According to researchers about 20% of adults worldwide, 50 million of which are Americans, are affected by a mental illness. Almost 5% are dealing with a severe mental disorder. Those of you, who have a pet, have definitely recognized the great positive effect that his/her presence has on your emotional state. Our pets give us their unconditional love and are always by our side if we need them (especially valid for dogs).
Since animals have proved how beneficial they are for the mental health of many people worldwide, you may wonder how to get an animal that is officially recognized as an Emotional Support Animal.
An Emotional Support Animal (ESA) is an animal, that provides comfort and companionship to a person with a mental disability. These animals can be representatives of all domesticated species, including cats, dogs, rabbits, guinea pigs...etc.
People, who deal with mental illnesses such as:
Anxiety disorders, depression, post-traumatic stress disorder (PTSD), eating disorders, bipolar disorder, schizophrenia, disruptive behavior, neurodevelopmental disorders, dissocial disorders,
are eligible for an ESA and can benefit from his/her support.

### GIVEN ENTRIES
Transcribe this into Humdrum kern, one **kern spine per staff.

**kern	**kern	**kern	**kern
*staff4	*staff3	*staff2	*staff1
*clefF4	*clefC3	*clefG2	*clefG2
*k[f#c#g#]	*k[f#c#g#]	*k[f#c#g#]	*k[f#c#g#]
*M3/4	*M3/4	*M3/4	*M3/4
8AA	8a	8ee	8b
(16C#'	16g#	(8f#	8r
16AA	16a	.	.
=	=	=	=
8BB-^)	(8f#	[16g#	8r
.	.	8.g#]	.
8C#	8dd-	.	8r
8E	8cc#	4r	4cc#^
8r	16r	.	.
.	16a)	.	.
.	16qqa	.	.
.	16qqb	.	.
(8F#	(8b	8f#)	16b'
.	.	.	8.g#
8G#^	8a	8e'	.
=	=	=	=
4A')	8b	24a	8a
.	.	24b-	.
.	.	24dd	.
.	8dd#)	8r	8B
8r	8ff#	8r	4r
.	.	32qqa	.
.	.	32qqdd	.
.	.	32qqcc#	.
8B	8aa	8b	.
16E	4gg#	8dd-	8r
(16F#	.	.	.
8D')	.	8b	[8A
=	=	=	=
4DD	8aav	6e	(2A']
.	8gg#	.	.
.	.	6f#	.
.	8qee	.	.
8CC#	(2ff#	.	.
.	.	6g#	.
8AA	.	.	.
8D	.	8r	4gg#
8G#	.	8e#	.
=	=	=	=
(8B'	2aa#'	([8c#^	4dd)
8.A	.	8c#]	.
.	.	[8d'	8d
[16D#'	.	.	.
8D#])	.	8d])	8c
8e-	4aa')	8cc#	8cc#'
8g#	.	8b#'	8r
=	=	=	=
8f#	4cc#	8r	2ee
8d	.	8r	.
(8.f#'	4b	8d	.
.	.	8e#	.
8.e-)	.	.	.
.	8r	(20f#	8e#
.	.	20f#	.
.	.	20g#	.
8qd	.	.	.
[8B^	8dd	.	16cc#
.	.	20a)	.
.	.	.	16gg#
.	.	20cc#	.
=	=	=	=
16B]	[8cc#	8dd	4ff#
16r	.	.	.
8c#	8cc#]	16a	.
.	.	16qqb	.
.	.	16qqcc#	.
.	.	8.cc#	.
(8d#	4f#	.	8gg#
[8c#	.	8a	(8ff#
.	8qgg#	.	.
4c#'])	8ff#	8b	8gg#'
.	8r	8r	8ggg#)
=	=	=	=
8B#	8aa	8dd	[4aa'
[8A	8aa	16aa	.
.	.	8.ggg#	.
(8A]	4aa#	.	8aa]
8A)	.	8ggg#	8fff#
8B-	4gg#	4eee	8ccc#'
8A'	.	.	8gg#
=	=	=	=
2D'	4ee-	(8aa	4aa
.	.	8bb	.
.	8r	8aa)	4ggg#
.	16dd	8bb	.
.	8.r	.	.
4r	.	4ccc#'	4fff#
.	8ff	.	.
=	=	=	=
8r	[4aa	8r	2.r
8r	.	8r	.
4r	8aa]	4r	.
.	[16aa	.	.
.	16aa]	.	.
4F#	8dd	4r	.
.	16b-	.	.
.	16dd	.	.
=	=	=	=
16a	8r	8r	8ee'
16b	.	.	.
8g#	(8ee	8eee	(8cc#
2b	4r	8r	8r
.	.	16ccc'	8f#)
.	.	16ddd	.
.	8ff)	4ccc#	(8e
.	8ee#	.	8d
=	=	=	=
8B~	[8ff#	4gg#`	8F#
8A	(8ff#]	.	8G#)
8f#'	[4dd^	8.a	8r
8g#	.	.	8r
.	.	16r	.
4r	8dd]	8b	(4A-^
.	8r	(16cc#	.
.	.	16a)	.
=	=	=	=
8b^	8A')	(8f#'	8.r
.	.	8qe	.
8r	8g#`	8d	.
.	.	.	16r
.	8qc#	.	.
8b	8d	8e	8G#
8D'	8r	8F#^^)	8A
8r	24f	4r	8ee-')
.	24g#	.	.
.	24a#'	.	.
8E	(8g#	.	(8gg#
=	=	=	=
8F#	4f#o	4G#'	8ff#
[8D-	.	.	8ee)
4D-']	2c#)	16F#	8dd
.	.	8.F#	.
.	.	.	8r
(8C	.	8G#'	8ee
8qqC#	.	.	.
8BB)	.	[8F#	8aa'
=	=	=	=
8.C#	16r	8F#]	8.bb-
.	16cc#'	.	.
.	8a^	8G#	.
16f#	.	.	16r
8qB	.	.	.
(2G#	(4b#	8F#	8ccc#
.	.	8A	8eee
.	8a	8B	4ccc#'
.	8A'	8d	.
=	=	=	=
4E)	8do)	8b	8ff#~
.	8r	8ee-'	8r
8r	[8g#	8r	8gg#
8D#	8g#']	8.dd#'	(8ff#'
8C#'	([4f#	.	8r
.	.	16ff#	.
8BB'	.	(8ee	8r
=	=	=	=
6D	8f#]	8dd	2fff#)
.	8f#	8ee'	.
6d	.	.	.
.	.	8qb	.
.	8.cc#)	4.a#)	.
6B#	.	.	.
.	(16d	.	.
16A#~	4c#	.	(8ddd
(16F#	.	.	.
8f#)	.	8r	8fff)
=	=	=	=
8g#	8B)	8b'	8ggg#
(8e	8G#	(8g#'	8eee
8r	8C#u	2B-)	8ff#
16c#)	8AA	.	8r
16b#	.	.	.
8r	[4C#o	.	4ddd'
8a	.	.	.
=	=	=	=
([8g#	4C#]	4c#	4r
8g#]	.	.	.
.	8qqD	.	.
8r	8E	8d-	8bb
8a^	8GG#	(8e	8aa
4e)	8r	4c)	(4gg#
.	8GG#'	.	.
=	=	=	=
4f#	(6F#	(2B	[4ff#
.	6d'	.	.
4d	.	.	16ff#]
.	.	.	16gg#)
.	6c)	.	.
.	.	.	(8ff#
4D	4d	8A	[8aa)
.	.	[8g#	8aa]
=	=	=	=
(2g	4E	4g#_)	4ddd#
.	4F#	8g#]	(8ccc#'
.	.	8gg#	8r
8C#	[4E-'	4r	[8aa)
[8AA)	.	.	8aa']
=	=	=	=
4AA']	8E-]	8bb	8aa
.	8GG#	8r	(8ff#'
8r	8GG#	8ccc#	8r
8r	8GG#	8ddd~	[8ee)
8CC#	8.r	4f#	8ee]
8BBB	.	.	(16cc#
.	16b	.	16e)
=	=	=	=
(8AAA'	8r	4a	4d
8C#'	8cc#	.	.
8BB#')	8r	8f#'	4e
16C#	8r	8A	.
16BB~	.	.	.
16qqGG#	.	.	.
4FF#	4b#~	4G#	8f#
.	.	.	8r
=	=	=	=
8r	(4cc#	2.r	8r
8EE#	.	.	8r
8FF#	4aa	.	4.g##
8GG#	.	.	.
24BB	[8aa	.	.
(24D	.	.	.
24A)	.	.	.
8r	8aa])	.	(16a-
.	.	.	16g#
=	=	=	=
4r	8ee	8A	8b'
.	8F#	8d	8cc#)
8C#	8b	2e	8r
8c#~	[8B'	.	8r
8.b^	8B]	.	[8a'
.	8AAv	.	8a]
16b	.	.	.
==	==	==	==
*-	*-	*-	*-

### QUESTIONS ON THE MATERIAL
1. According to the text on emotional support animals, about what share of adults worldwide are affected by a mental illness?
2. According to the text on emotional support animals, why might a reader wonder how to get an animal officially recognized as an Emotional Support Animal?
3. Can you write the next part of the text on emotional support animals, picking up after its final sentence?

### ANSWERS PER TASK
1. About 20% of adults worldwide are affected by a mental illness.

2. The text says animals have proved how beneficial they are for the mental health of many people worldwide. That benefit is why a reader may want an animal with official ESA recognition.

3.
Emotional support animals, unlike service animals, do not perform specific tasks, directly related to a person’s disability. Their presence and companionship provide comfort to the person. Service animals, on the other hand, do specific work, that is directly related to a person’s disability. Service animals are deemed medical equipment and have more extended access rights, compared to emotional support animals.
Here comes the tricky part- there is no particular place, and by “place” we mean an organization, a training school, an online portal, a breeder...etc., that provides Emotional Support Animals.
In order for a person to have an ESA, the following conditions must be met:
1. The person must be diagnosed with a mental disability;
2. The Emotional Support Animal must be prescribed by a mental health professional;
3. The animal must behave properly while in public.
An ESA letter is a document, issued by a relevant mental health professional, who has examined the person, diagnosed them with a mental condition, and prescribed an Emotional Support Animal. This means that in order to verify your need for an ESA, you need to be consulted by a relevant mental health professional.
Usually, these letters have an expiration date of 1 year. After one year passes, the person needs to go through a consultation again, so that the psychiatrist confirms that the condition has not changed, and the animal is still needed.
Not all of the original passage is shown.